An improvement to the way Linux handles network traffic, developed by researchers at Canada’s University of Waterloo, could make data center applications run more efficiently and save energy at the same time.
Waterloo professor Martin Karsten and Joe Damato, distinguished engineer at Fastly, developed the code — approximately 30 lines. It’s based on research described in a 2023 paper, written by Karsten and grad student Peter Cai, that investigated kernel versus user-level networking and determined that a small change could not only increase application efficiency, but cut data center power usage by up to 30%.
The new code was accepted and added to version 6.13 of the Linux kernel. It adds a new NAPI configuration parameter, irq_suspend_timeout, to help balance CPU usage and network processing efficiency when using IRQ deferral and napi busy poll. This allows it to automatically switch between two modes of delivering data to an application — polling, and interrupt-driven — depending on network traffic, to maximize efficiency.
In polling mode, the application requests data, processes it, and then requests more, in a continuous cycle. In interrupt-driven mode, the application sleeps, saving energy and resources, until network traffic for it arrives, then wakes up and processes it.
“If you have an old-school multi-user, multi-process server with lots of (smallish) applications running concurrently, our new mechanism won’t do anything, but also shouldn’t hurt,” Karsten explained in an email to Network World.
However, he added, “in many data center scenarios, server machines run a small number of dedicated server applications. These applications ‘dominate’ a set of cores and can usually be connected to a set of transmission queues in the NIC [network interface card]. Our mechanism helps with this type of application, if they are also dealing with lots of network traffic. This is true for pretty much all front-end servers, but also many back-end servers delivering data to front-ends.”
When network traffic is heavy, it is most efficient, and delivers the best performance, to disable interrupts and run in polling mode.

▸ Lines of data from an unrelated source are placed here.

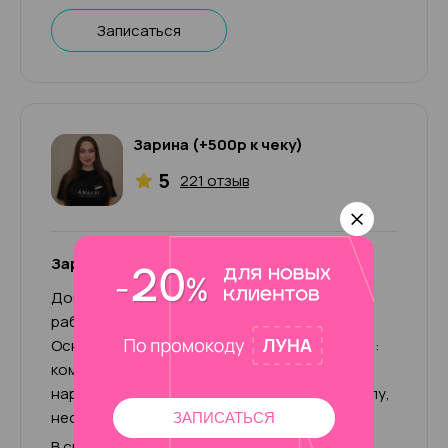
Записаться
Зарина (+500р к чеку)
5
221 отзыв
Зарина (+500р к чеку)
Добрый день! Меня зовут Зарина. Мой опыт
работы в бьюти-сфере более 5-ти лет.
Основными направлениями работы являются:
комбинированный и аппаратный маникюр,
наращивание, педикюр, покрытие под кутикулу,
несложные дизайны.
ЗАПИСАТЬСЯ
В среднем время работы 1-2 часа, в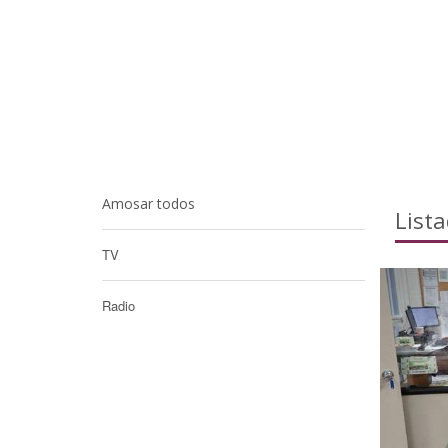
Amosar todos
List
TV
Radio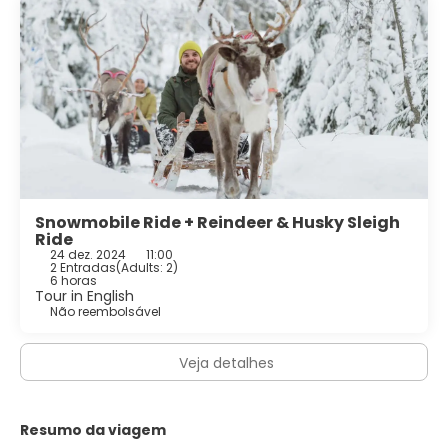
Snowmobile Ride + Reindeer & Husky Sleigh
Ride
24 dez. 2024
11:00
2 Entradas
(
Adults: 2
)
6 horas
Tour in English
Não reembolsável
Veja detalhes
Resumo da viagem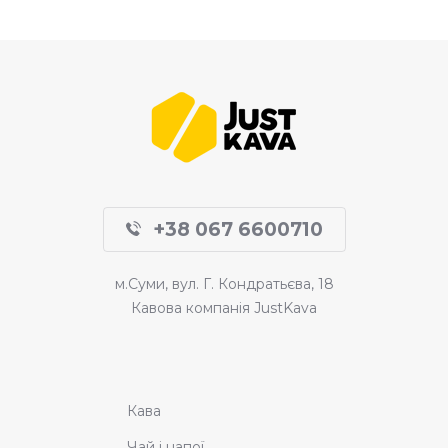
+38 067 6600710
м.Суми, вул. Г. Кондратьєва, 18
Кавова компанія JustKava
Кава
Чай і напої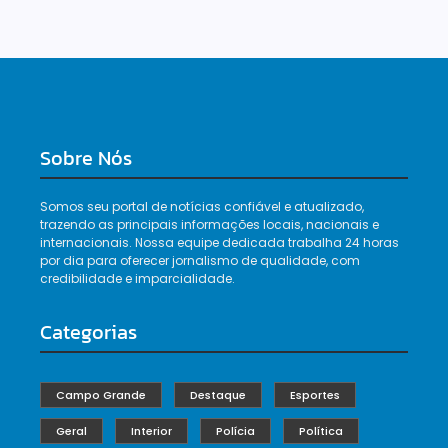
Sobre Nós
Somos seu portal de notícias confiável e atualizado,
trazendo as principais informações locais, nacionais e
internacionais. Nossa equipe dedicada trabalha 24 horas
por dia para oferecer jornalismo de qualidade, com
credibilidade e imparcialidade.
Categorias
Campo Grande
Destaque
Esportes
Geral
Interior
Polícia
Política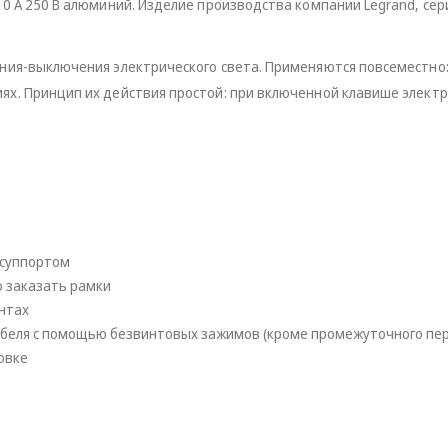
0 A 250 В алюминий. Изделие производства компании Legrand, се
ия-выключения электрического света. Применяются повсеместно: в
х. Принцип их действия простой: при включенной клавише электр
 суппортом
 заказать рамки
нтах
кабеля с помощью безвинтовых зажимов (кроме промежуточного пе
овке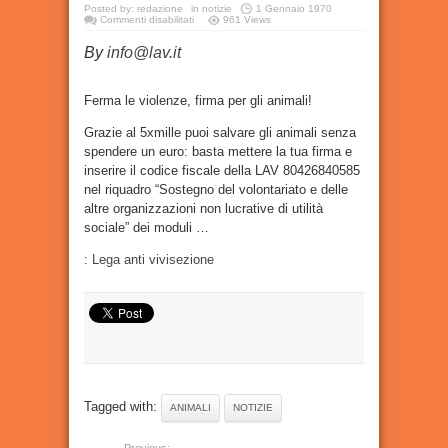
Posted by:
redazione
in
notizie
1 Gennaio 1970
su
Commenti disabilitati
961 Views
Come
donare
By
info@lav.it
il
5xmille
agli
animali
Ferma le violenze, firma per gli animali!
Grazie al 5xmille puoi salvare gli animali senza
spendere un euro: basta mettere la tua firma e
inserire il codice fiscale della LAV 80426840585
nel riquadro “Sostegno del volontariato e delle
altre organizzazioni non lucrative di utilità
sociale” dei moduli …
:
Lega anti vivisezione
Tagged with:
ANIMALI
NOTIZIE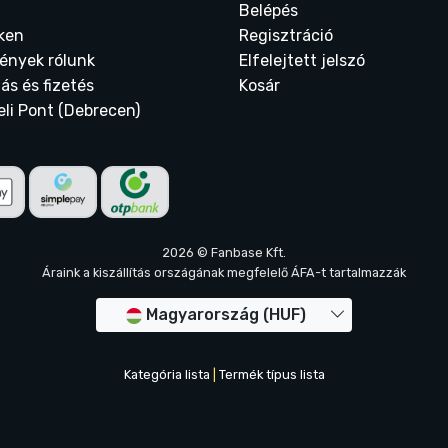
Belépés
ken
Regisztráció
ények rólunk
Elfelejtett jelszó
tás és fizetés
Kosár
eli Pont (Debrecen)
2026 © Fanbase Kft.
Áraink a kiszállítás országának megfelelő ÁFA-t tartalmazzák
Magyarország (HUF)
Kategória lista
|
Termék típus lista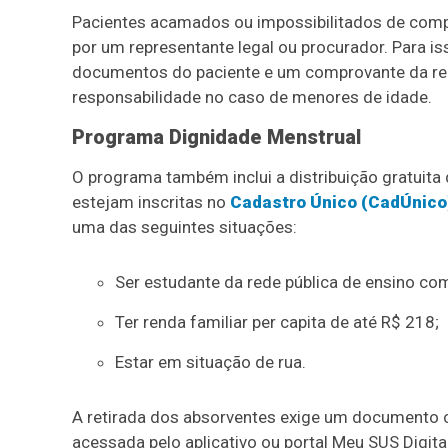
Pacientes acamados ou impossibilitados de com
por um representante legal ou procurador. Para i
documentos do paciente e um comprovante da rel
responsabilidade no caso de menores de idade.
Programa Dignidade Menstrual
O programa também inclui a distribuição gratuita
estejam inscritas no
Cadastro Único (CadÚnico
uma das seguintes situações:
Ser estudante da rede pública de ensino com
Ter renda familiar per capita de até R$ 218;
Estar em situação de rua.
A retirada dos absorventes exige um documento c
acessada pelo aplicativo ou portal Meu SUS Digit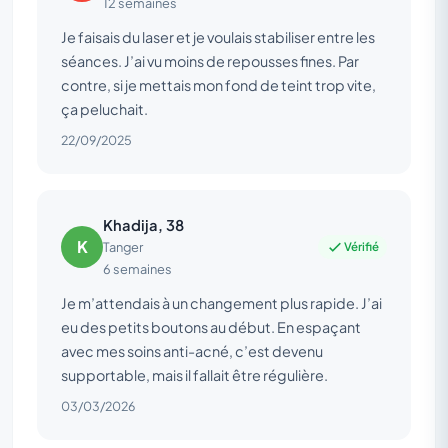
12 semaines
Je faisais du laser et je voulais stabiliser entre les
séances. J’ai vu moins de repousses fines. Par
contre, si je mettais mon fond de teint trop vite,
ça peluchait.
22/09/2025
Khadija, 38
K
Vérifié
Tanger
6 semaines
Je m’attendais à un changement plus rapide. J’ai
eu des petits boutons au début. En espaçant
avec mes soins anti-acné, c’est devenu
supportable, mais il fallait être régulière.
03/03/2026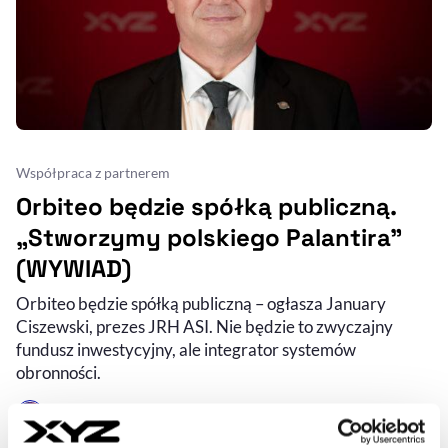
Współpraca z partnerem
Orbiteo będzie spółką publiczną.
„Stworzymy polskiego Palantira”
(WYWIAD)
Orbiteo będzie spółką publiczną – ogłasza January
Ciszewski, prezes JRH ASI. Nie będzie to zwyczajny
fundusz inwestycyjny, ale integrator systemów
obronności.
MARCIN DZIERŻANOWSKI
- AUTOR ARTYKUŁU - PROFIL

But when network traffic is light, interrupt-driven processing works best, he noted.
“An implementation using only polling would waste a lot of resources/energy during times of light traffic. An implementation using only interrupts becomes inefficient during times of heavy traffic. … So the biggest energy savings arise when comparing to a high-performance always-polling implementation during times of light traffic,” Karsten said. “Our mechanism automatically detects [the amount of network traffic] and switches between polling and interrupt-driven to get the best of both worlds.”
In the patch cover letter, Damato described the implementation of the new parameter in more detail, noting: “this delivery mode is efficient, because it avoids softIRQ execution interfering with application processing during busy periods. It can be used with blocking epoll_wait to conserve CPU cycles during idle periods. The effect of alternating between busy and idle periods is that performance (throughput and latency) is very close to full busy polling, while CPU utilization is lower and very close to interrupt mitigation.”
Added Karsten: “At the nuts and bolts level, enabling the feature requires a small tweak to applications and the setting of a system configuration variable.”
And although he can’t yet quantify the energy benefits of the technique (the 30% saving cited is best case), he said, “the biggest energy savings arise when comparing to a high-performance always-polling implementation during times of light traffic.”